Jurado beklagte zugleich eine "totale Zensur in den öffentlich-rechtlichen Medien". Der Radiosender der Provinzregierung von Pichincha habe als einziges öffentlich-rechtliches Medium eine kritische Linie bewahrt und Bürgersendungen angeboten. Nun sei auch dieser Sender "zu einem Teil des staatlichen Propagandaapparates" gemacht worden. Die Polizei habe zwei Universitäten angegriffen, in denen sich Menschen zu Friedensgebeten versammelt hatten, schilderte Jurado, der hinzufügte: "Zurzeit gibt es mehrere Dutzend vermisste Personen, darunter auch Kinder. Mehr als 800 Personen wurden verhaftet, darunter Journalisten und Politiker."
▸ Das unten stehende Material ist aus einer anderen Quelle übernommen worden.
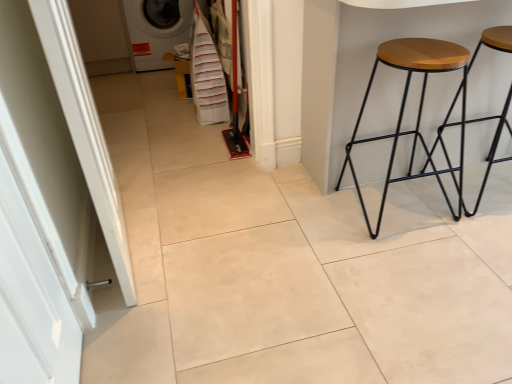
This screenshot has height=384, width=512. Identify the location of free space between wooden/black metal stool at right, which is counted as the 1th stool, starting from the left, and wooden seat stool at right, which appears as the second stool when viewed from the left. (445, 196).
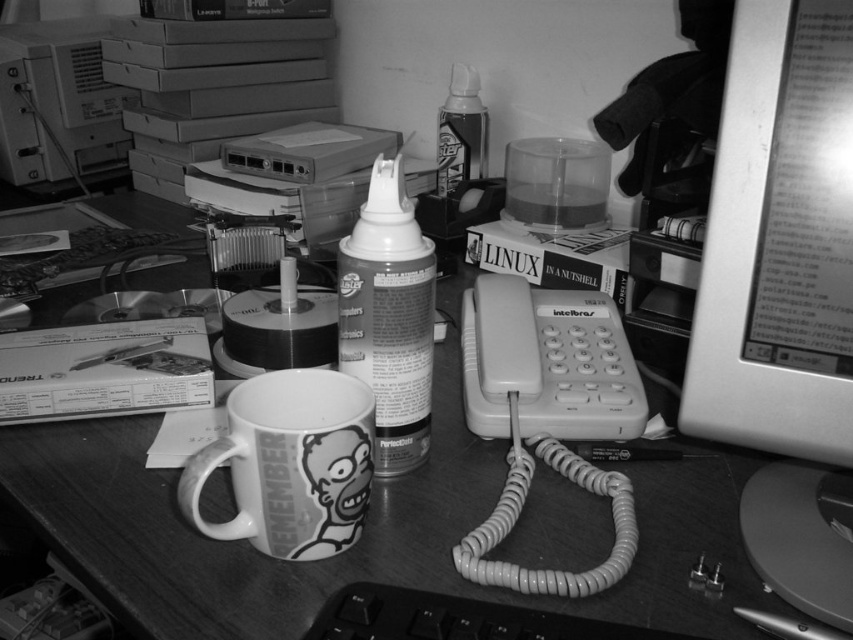
Locate an element on the screen. The image size is (853, 640). satin white spray can at center is located at coordinates (389, 316).

Between satin white spray can at center and black plastic keyboard at lower center, which one is positioned lower?

black plastic keyboard at lower center is lower down.

Between satin white spray can at center and black plastic keyboard at lower center, which one has less height?

black plastic keyboard at lower center is shorter.

Is point (374, 330) farther from viewer compared to point (554, 637)?

Yes.

At what (x,y) coordinates should I click in order to perform the action: click on satin white spray can at center. Please return your answer as a coordinate pair (x, y). Looking at the image, I should click on (389, 316).

Does point (287, 531) come closer to viewer compared to point (99, 76)?

Yes, it is.

Does white ceramic mug at center have a greater width compared to matte plastic desktop computer at upper left?

No, white ceramic mug at center is not wider than matte plastic desktop computer at upper left.

Find the location of a particular element. white ceramic mug at center is located at coordinates (289, 464).

At what (x,y) coordinates should I click in order to perform the action: click on white ceramic mug at center. Please return your answer as a coordinate pair (x, y). This screenshot has height=640, width=853. Looking at the image, I should click on (289, 464).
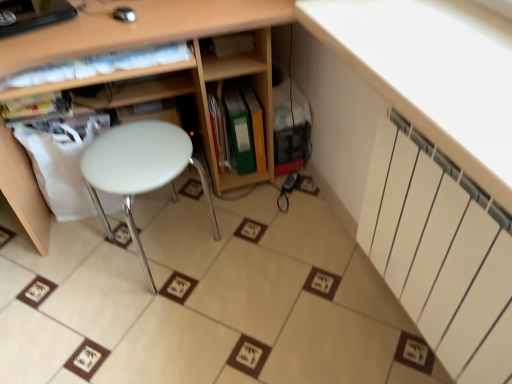
Question: Is green matte folder at center, the third book from the left, positioned with its back to green matte folder at center, positioned as the second book in left-to-right order?

Choices:
 (A) no
 (B) yes

Answer: (A)

Question: Does green matte folder at center, the third book from the left, have a larger size compared to green matte folder at center, which appears as the 2th book when viewed from the right?

Choices:
 (A) no
 (B) yes

Answer: (B)

Question: Is green matte folder at center, positioned as the first book in right-to-left order, positioned before green matte folder at center, positioned as the second book in left-to-right order?

Choices:
 (A) no
 (B) yes

Answer: (A)

Question: Considering the relative sizes of green matte folder at center, positioned as the first book in right-to-left order, and green matte folder at center, which appears as the 2th book when viewed from the right, in the image provided, is green matte folder at center, positioned as the first book in right-to-left order, shorter than green matte folder at center, which appears as the 2th book when viewed from the right,?

Choices:
 (A) no
 (B) yes

Answer: (B)

Question: From the image's perspective, is green matte folder at center, the third book from the left, on top of green matte folder at center, which appears as the 2th book when viewed from the right?

Choices:
 (A) no
 (B) yes

Answer: (B)

Question: Based on their sizes in the image, would you say white glossy radiator at upper right is bigger or smaller than white plastic stool at center?

Choices:
 (A) big
 (B) small

Answer: (B)

Question: From their relative heights in the image, would you say white glossy radiator at upper right is taller or shorter than white plastic stool at center?

Choices:
 (A) short
 (B) tall

Answer: (A)

Question: From a real-world perspective, is white glossy radiator at upper right physically located above or below white plastic stool at center?

Choices:
 (A) above
 (B) below

Answer: (A)

Question: In the image, is white glossy radiator at upper right on the left side or the right side of white plastic stool at center?

Choices:
 (A) right
 (B) left

Answer: (A)

Question: Is white matte radiator at upper right wider or thinner than white plastic stool at center?

Choices:
 (A) thin
 (B) wide

Answer: (A)

Question: Visually, is white matte radiator at upper right positioned to the left or to the right of white plastic stool at center?

Choices:
 (A) right
 (B) left

Answer: (A)

Question: Considering the positions of white matte radiator at upper right and white plastic stool at center in the image, is white matte radiator at upper right bigger or smaller than white plastic stool at center?

Choices:
 (A) big
 (B) small

Answer: (B)

Question: In the image, is white matte radiator at upper right positioned in front of or behind white plastic stool at center?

"Angesichts dieser schweren Krise, um weiteres Blutvergießen durch unsere indigenen und mestizischen Brüder und Schwestern zu vermeiden und den Konflikt in Ecuador zu überwinden, muss Präsident Moreno seine Wirtschaftsmaßnahmen zurücknehmen und von seinem Amt zurücktreten", sagte die oppositionelle Abgeordnete Esther Cuesta gegenüber amerika21. Dies sei auch angesichts der Tatsache nötig, da Präsident Moreno auf nationaler Ebene inzwischen kaum mehr 15 Prozent Zustimmung genieße. "Die Mitglieder der Fraktion der Bürgerrevolution sind der Ansicht, dass die Nationalversammlung gemäß Artikel 130 Ziffer 2 der ecuadorianischen Verfassung den Weg zu Präsidentschafts- und Parlamentswahlen ebnen muss", sagte Cuesta. Dies wäre eine Grundlage, um das Land wieder aufzubauen.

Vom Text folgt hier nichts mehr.